I walked slowly back across the lawns and when I got to my room I ran myself a bath and lowered myself into it, feeling a kind of bleakness as the steam clouded around me. Once I was dressed again, sitting on the chair by my window, I began to think seriously for the first time about abandoning the whole thing and walking over to the police station on St Aldates. I reached inside my jacket pocket to check my phone only to realise I’d left it in the computer room. I ran over and found it but Evie hadn’t called, and because I was sure she must have picked up my message by then, I logged on to the computer. The email that was waiting for me was a single block of prose, seemingly written with the same angry haste that had inspired my own.



Alex I can hardly believe you’re there with Harry Gardner.

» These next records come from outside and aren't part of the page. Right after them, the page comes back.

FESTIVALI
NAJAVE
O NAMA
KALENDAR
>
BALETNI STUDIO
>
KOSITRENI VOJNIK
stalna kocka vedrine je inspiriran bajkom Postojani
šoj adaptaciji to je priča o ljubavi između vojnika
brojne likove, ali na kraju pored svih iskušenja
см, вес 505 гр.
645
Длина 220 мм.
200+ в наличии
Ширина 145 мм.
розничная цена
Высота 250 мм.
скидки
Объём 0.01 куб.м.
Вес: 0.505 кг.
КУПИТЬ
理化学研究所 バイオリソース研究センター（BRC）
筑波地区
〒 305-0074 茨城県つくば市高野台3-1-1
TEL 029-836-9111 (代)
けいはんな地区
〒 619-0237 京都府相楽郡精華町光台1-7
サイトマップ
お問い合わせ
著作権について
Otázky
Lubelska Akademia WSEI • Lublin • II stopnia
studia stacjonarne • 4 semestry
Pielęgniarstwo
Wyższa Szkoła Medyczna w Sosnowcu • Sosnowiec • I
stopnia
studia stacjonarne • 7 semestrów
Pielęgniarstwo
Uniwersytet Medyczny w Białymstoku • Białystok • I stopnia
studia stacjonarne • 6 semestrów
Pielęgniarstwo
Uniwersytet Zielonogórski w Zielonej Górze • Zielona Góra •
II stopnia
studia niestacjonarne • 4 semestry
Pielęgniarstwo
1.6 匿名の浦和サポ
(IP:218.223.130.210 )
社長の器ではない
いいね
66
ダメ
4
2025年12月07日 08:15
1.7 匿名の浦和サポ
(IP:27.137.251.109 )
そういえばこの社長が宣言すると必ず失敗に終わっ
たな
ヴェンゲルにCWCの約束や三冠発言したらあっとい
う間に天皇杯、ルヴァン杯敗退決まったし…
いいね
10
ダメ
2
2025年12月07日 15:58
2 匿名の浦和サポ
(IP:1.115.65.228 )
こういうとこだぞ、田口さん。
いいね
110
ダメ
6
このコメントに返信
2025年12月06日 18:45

I’m not really sure why I’m even bothering to reply to your email but I can’t talk to you now I’m going to a party and no I can’t miss it, not for you or anyone so don’t call. What you wrote was extremely insulting. Fine, I can see you might be frustrated with me for having kept things from you but it was for your own sake. There are things about Rachel you’re better off not knowing. And anyway if you’d thought about things sensibly for even one minute you’d realise I’d never have been allowed to leave the country and relocate to Tokyo if the police hadn’t been 100% content about the fact I’d told them everything. I’d proceed very carefully with Harry if I were you. In fact on second thoughts I’d just forget about him and get back to London and get on with your life. Why you’ve decided to trust him is completely beyond me. You know nothing about him Alex, nothing at all. For god’s sake, he’s feeding you a pack of lies. Either that or he’s really never clocked Rachel’s habit of keeping things from people, him included. Let’s just take one little example shall we, just one – what Harry said about me visiting Rachel in hospital on the night of that ball just wasn’t true. I was never there. Yes, Haddon called and told me she was there, and that she’d spent most of that term devoting herself to the task of finding as many dissolute ways as possible to fritter away the allowance I was giving her. I was sick to the back teeth with her by that point Alex, really fed up. After all I’d done for her. I phoned the JR and they told me she was in absolutely no danger whatsoever – they put me through to her and we spoke, briefly, and that was the end of it. I never went there and I have no idea why he told you I did. This is hard for me Alex, really hard. Of course there are things I could have told you but I’ve made a judgement call, and not just for my own sake but for yours as well. For goodness’ sake Alex get a grip. Get some perspective. Get back to London. I don’t really see why we have to speak but if that’s what you want then fine. I’m out tonight though, all night, so don’t call until tomorrow.



I switched off the computer and tried her number at the same time. When I got her answerphone I hung up and walked down the corridor and out into the open air, my breath coming even more rapidly than before.